Stored entries:

+---+

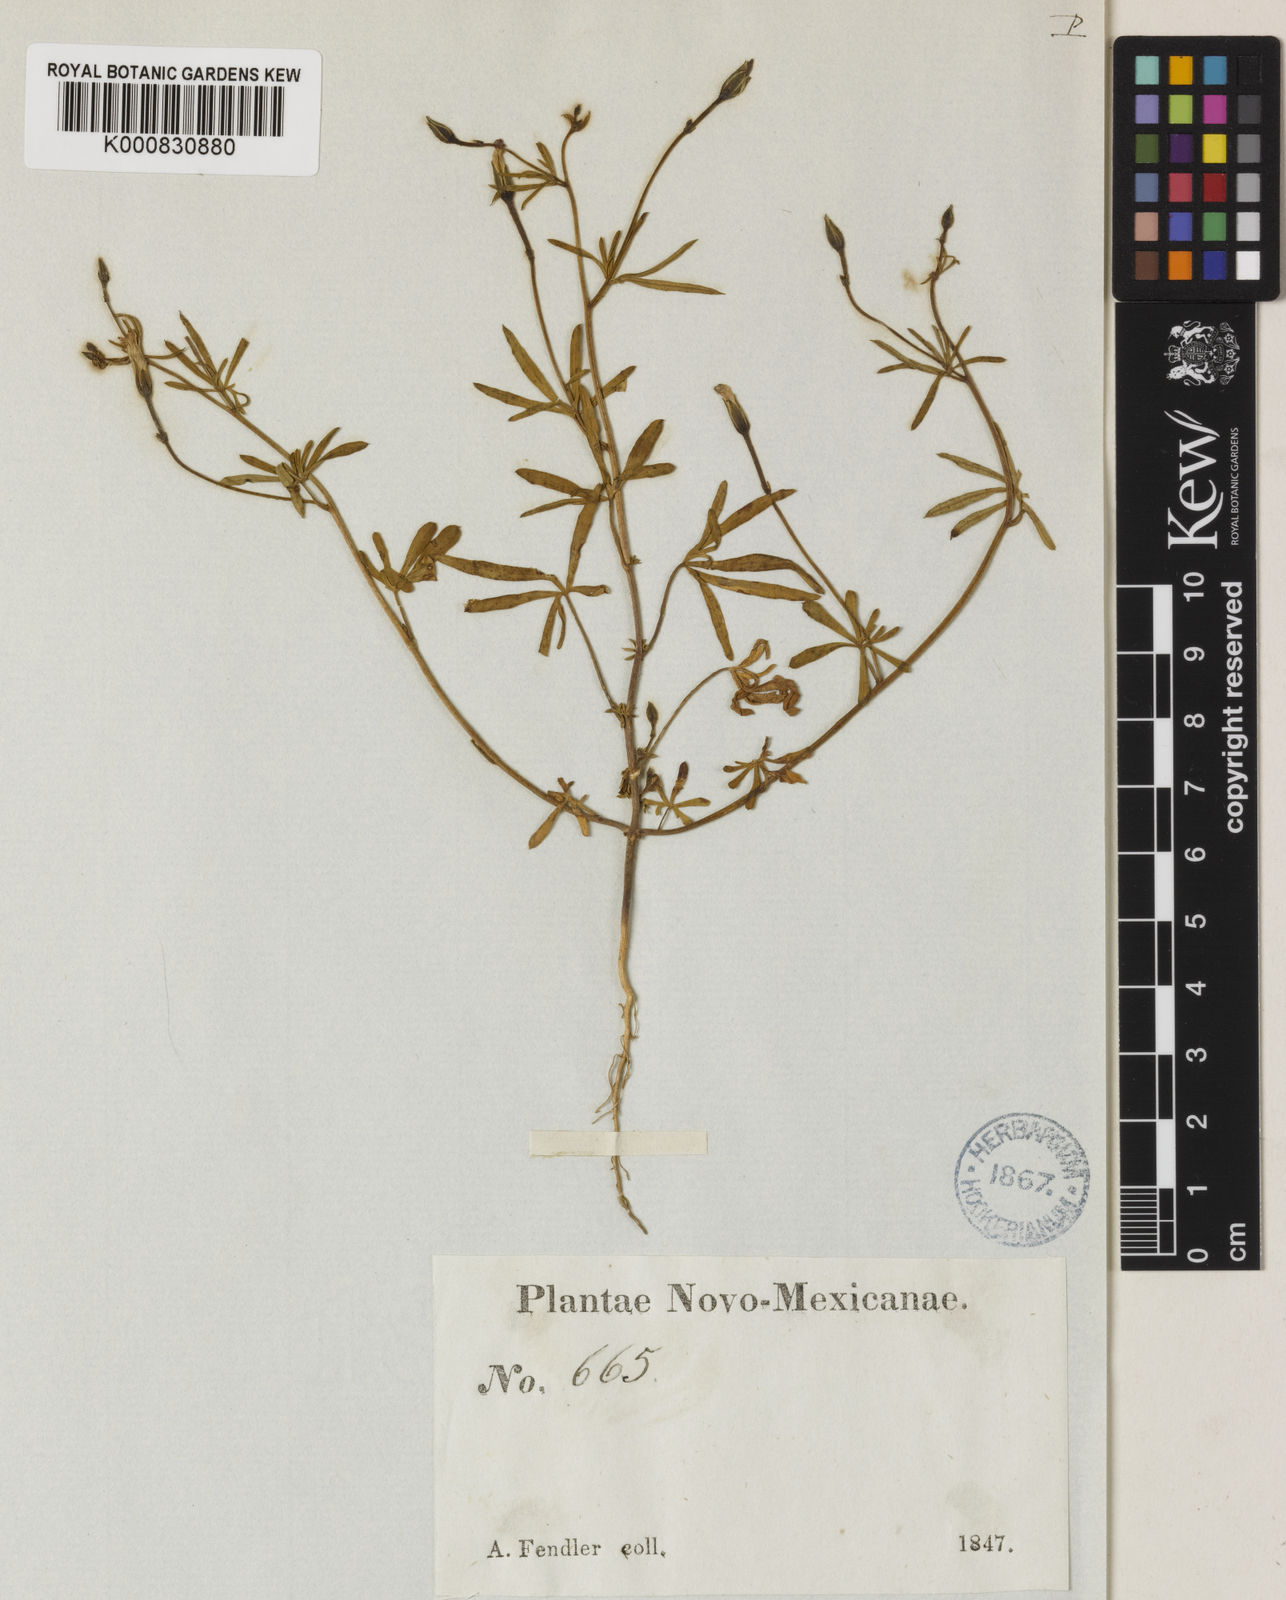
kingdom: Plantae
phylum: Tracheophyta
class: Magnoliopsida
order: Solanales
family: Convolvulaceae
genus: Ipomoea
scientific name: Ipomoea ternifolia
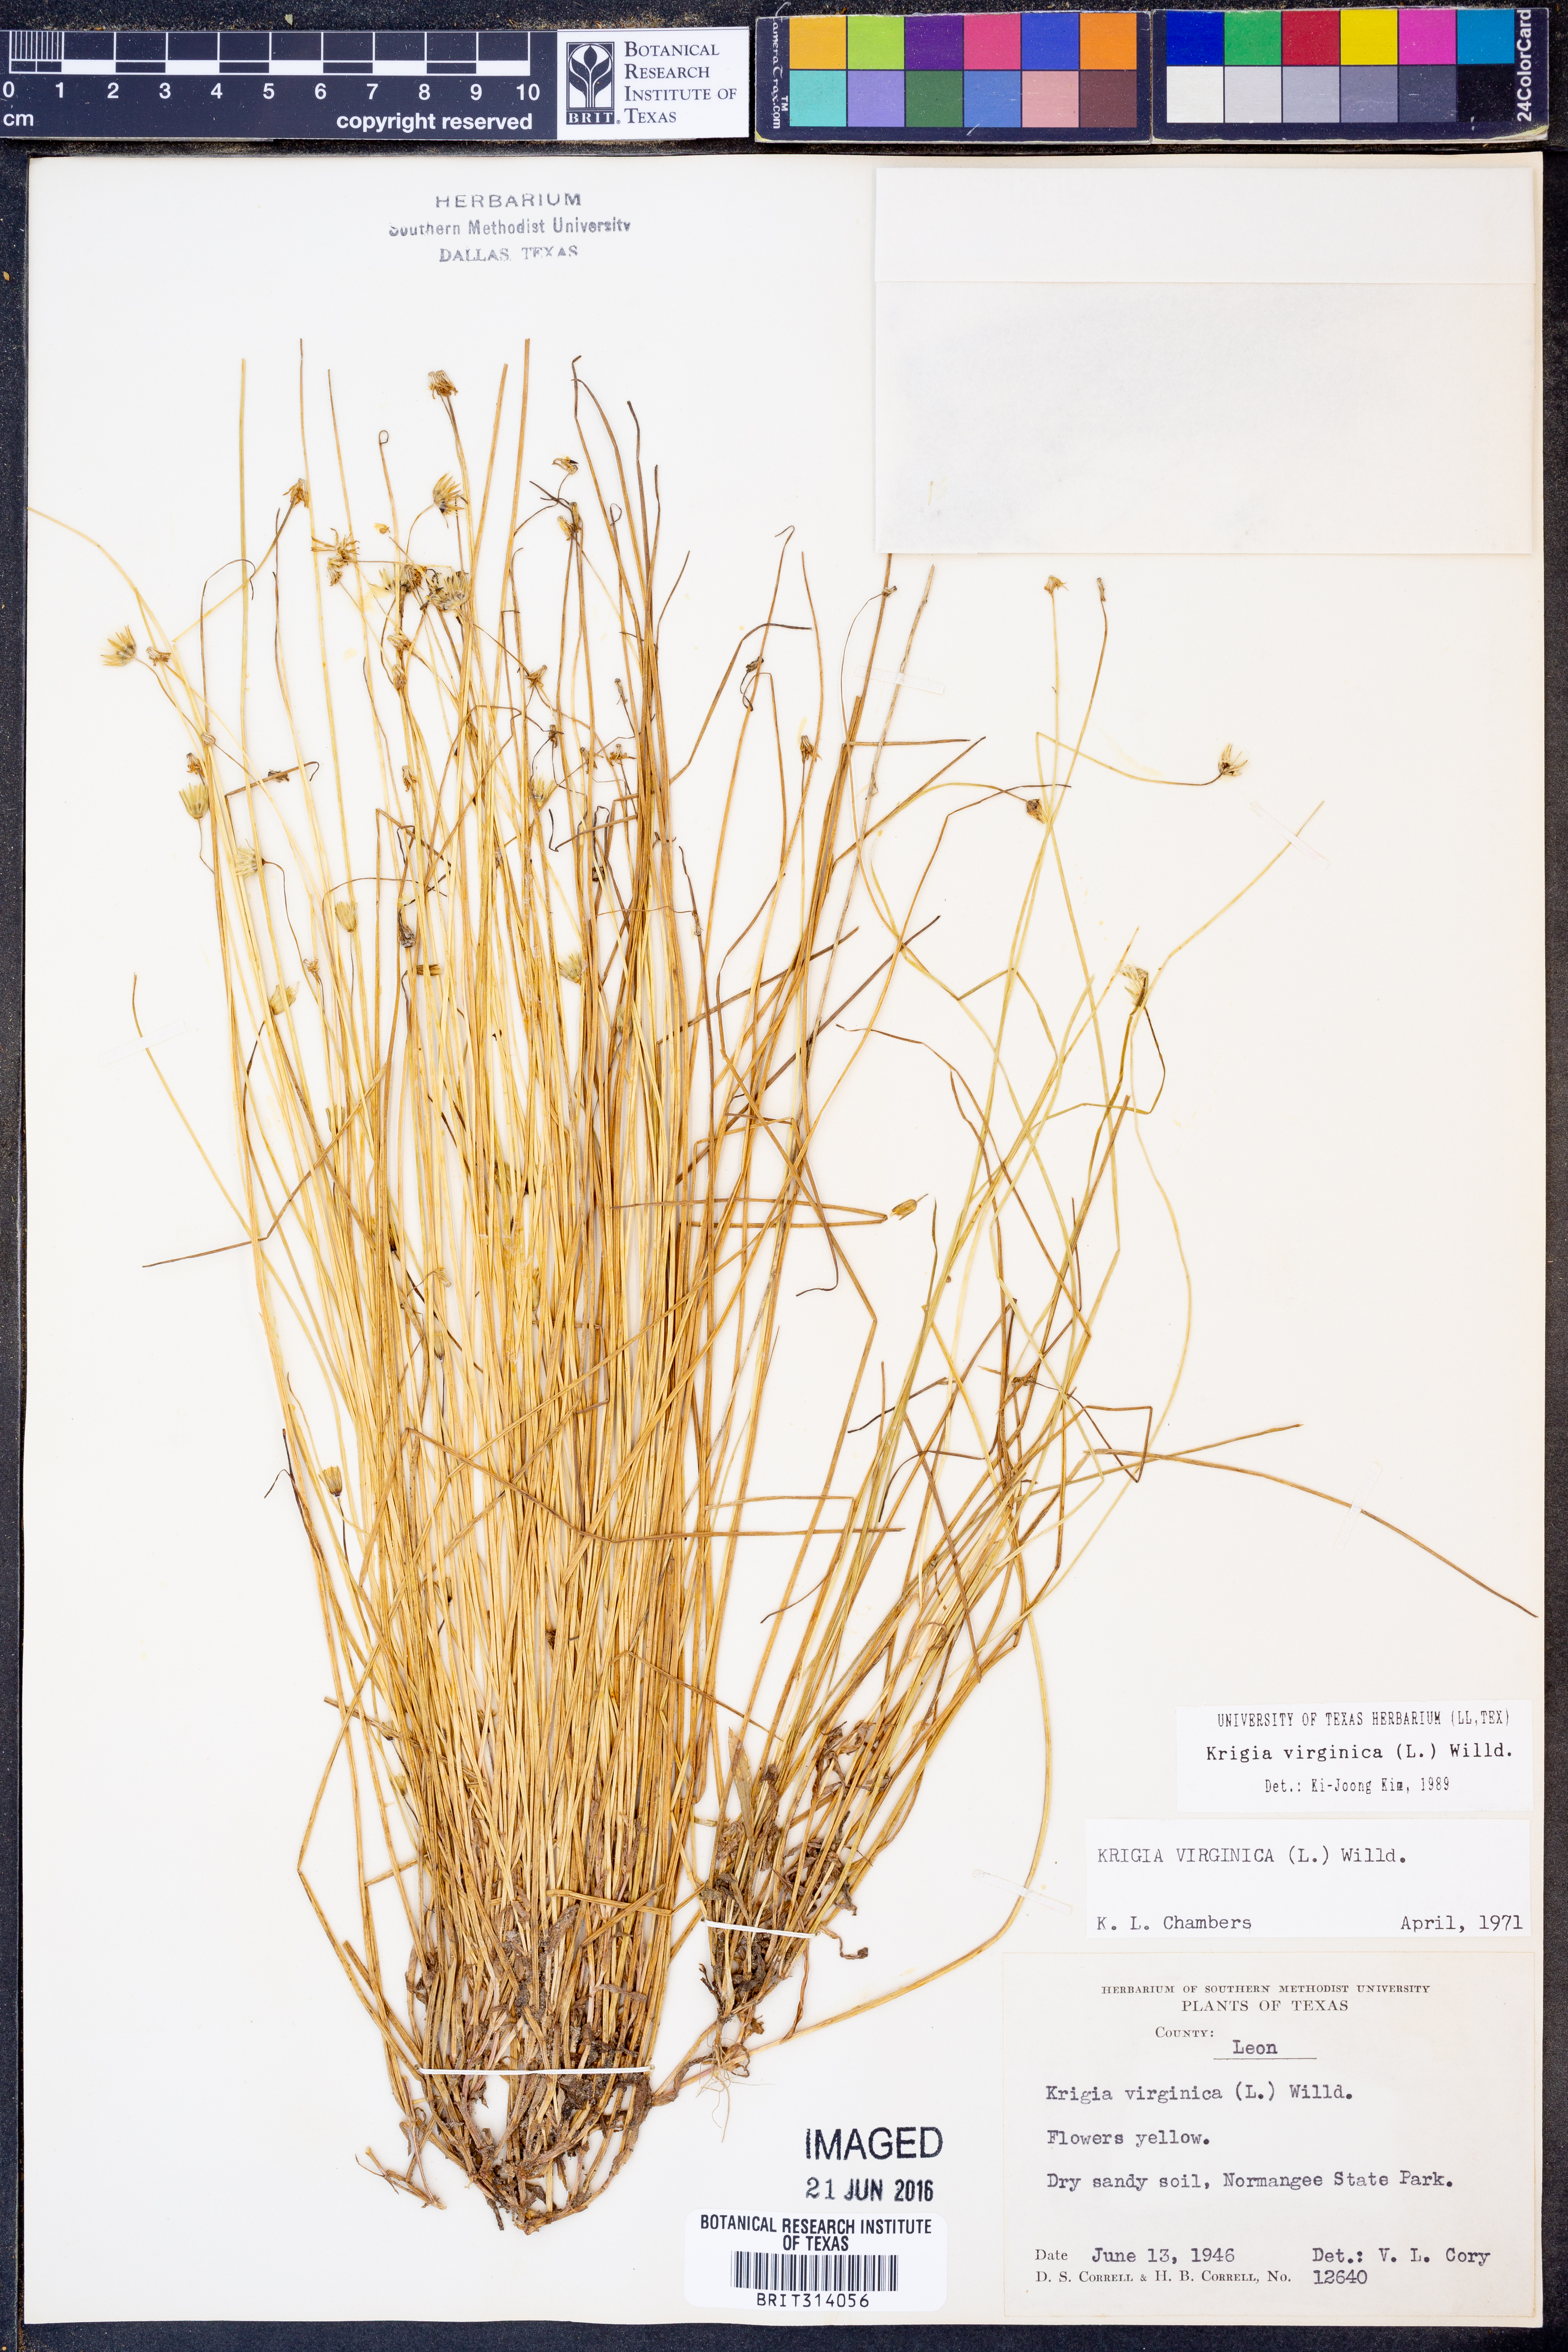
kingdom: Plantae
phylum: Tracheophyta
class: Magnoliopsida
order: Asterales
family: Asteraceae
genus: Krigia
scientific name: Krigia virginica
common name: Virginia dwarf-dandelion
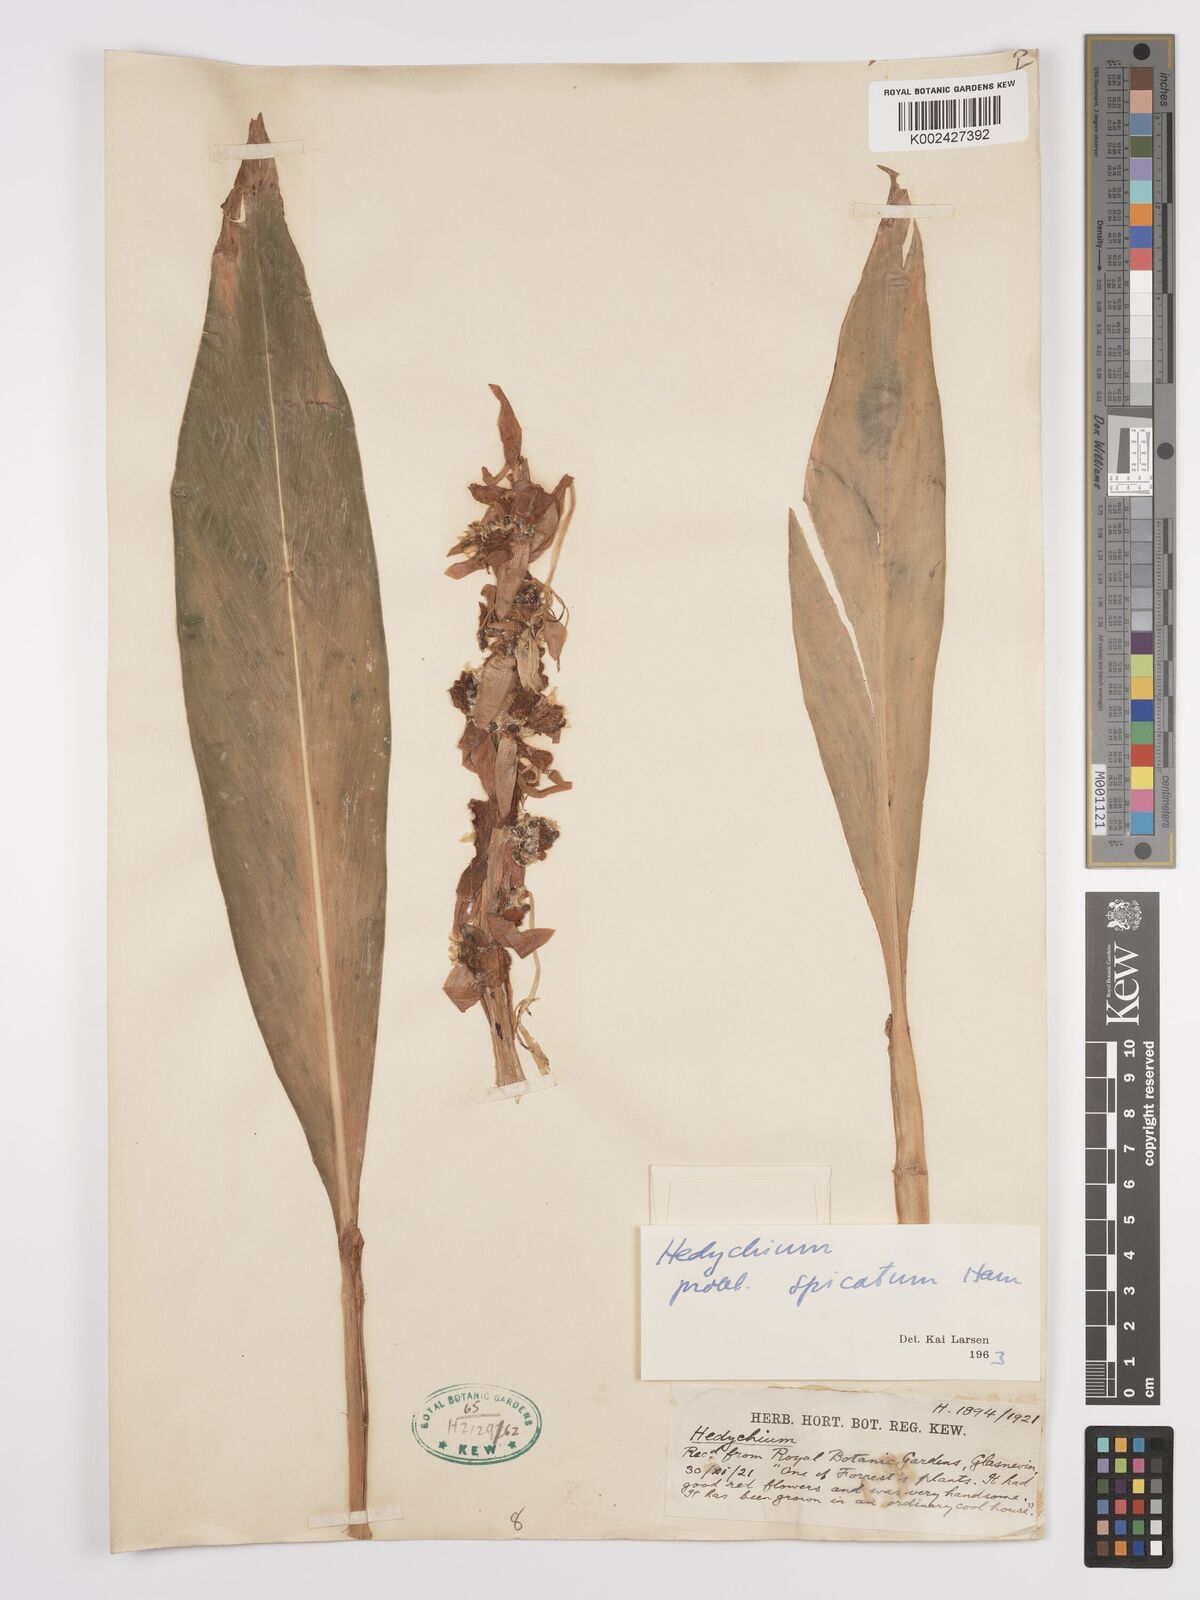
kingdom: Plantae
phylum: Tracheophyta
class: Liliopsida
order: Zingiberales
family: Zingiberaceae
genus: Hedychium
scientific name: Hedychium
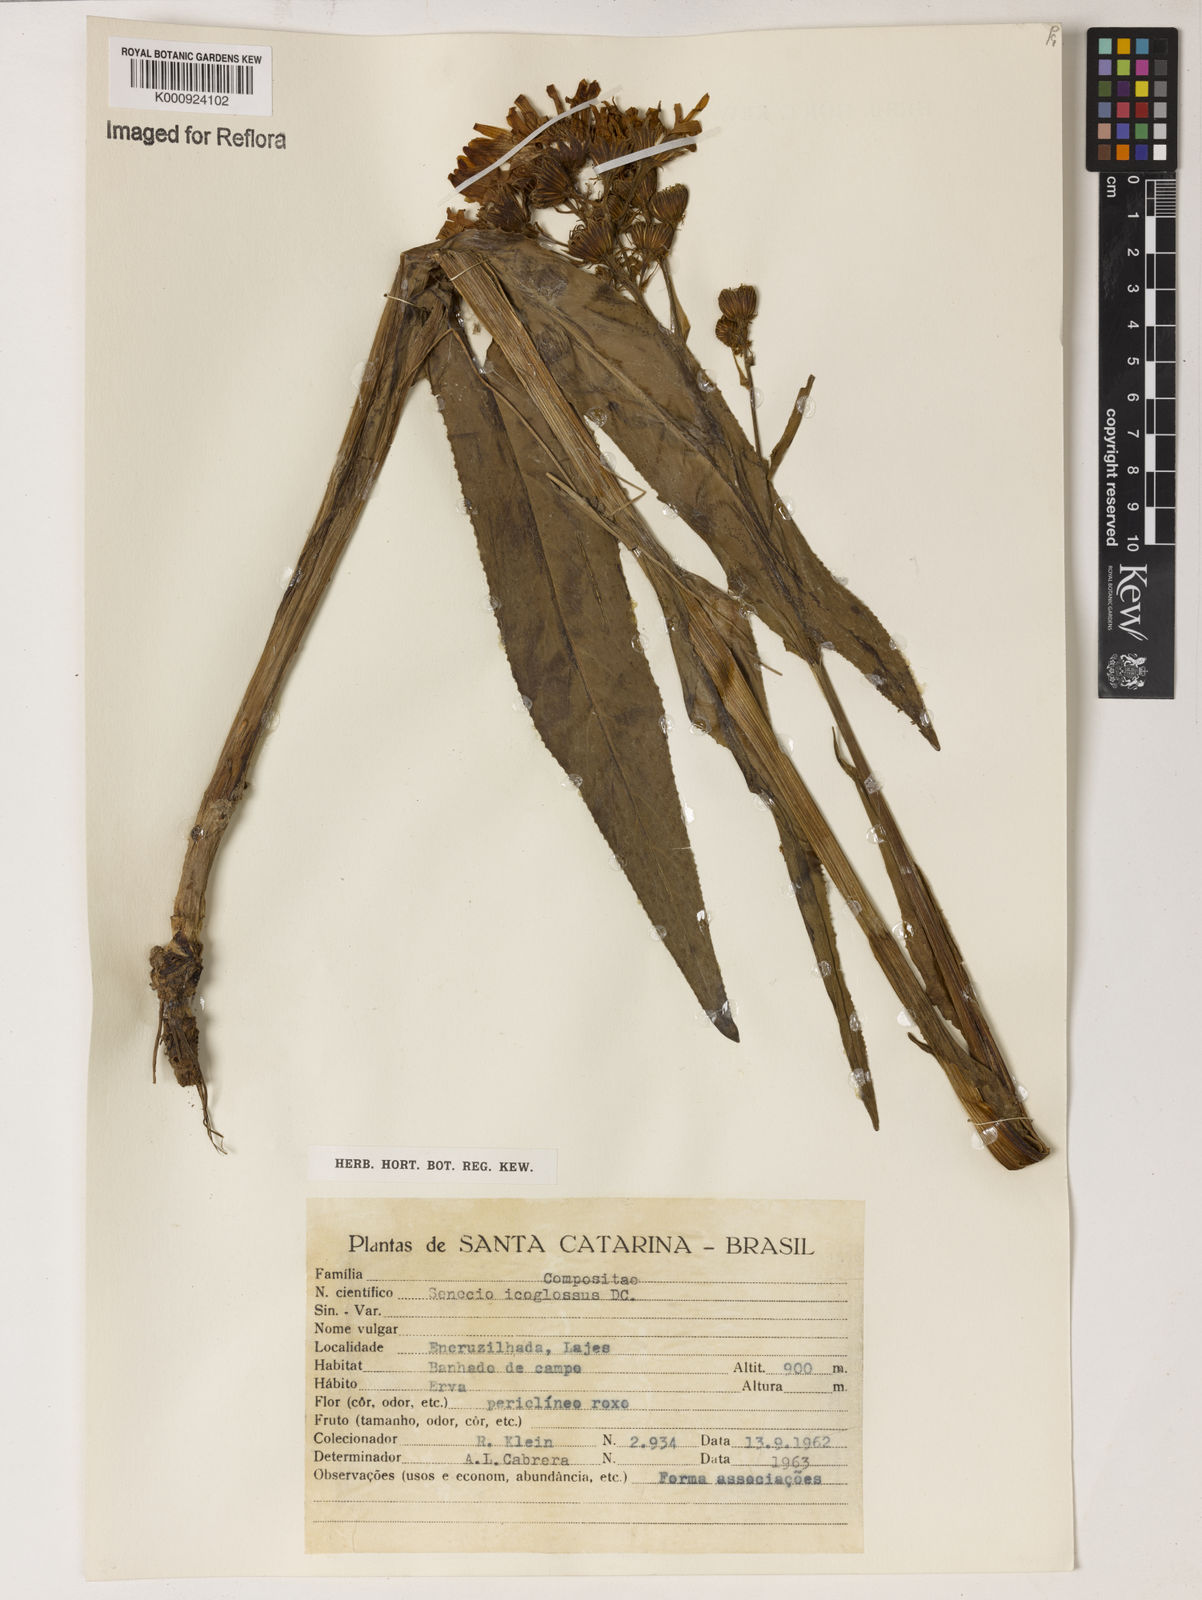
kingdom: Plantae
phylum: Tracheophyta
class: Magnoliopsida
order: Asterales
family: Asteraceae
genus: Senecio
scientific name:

+---+

**SHORT EXERCISE**
Give the lines of the material above as a JSON list of strings, one string per line with blank lines left out. Start with the line containing "family: Zingiberaceae", continue through the end of the material, and leave the pictures out.

**TASK SOLUTION**
[
  "family: Zingiberaceae",
  "genus: Hedychium",
  "scientific name: Hedychium",
  "kingdom: Plantae",
  "phylum: Tracheophyta",
  "class: Magnoliopsida",
  "order: Asterales",
  "family: Asteraceae",
  "genus: Senecio",
  "scientific name:"
]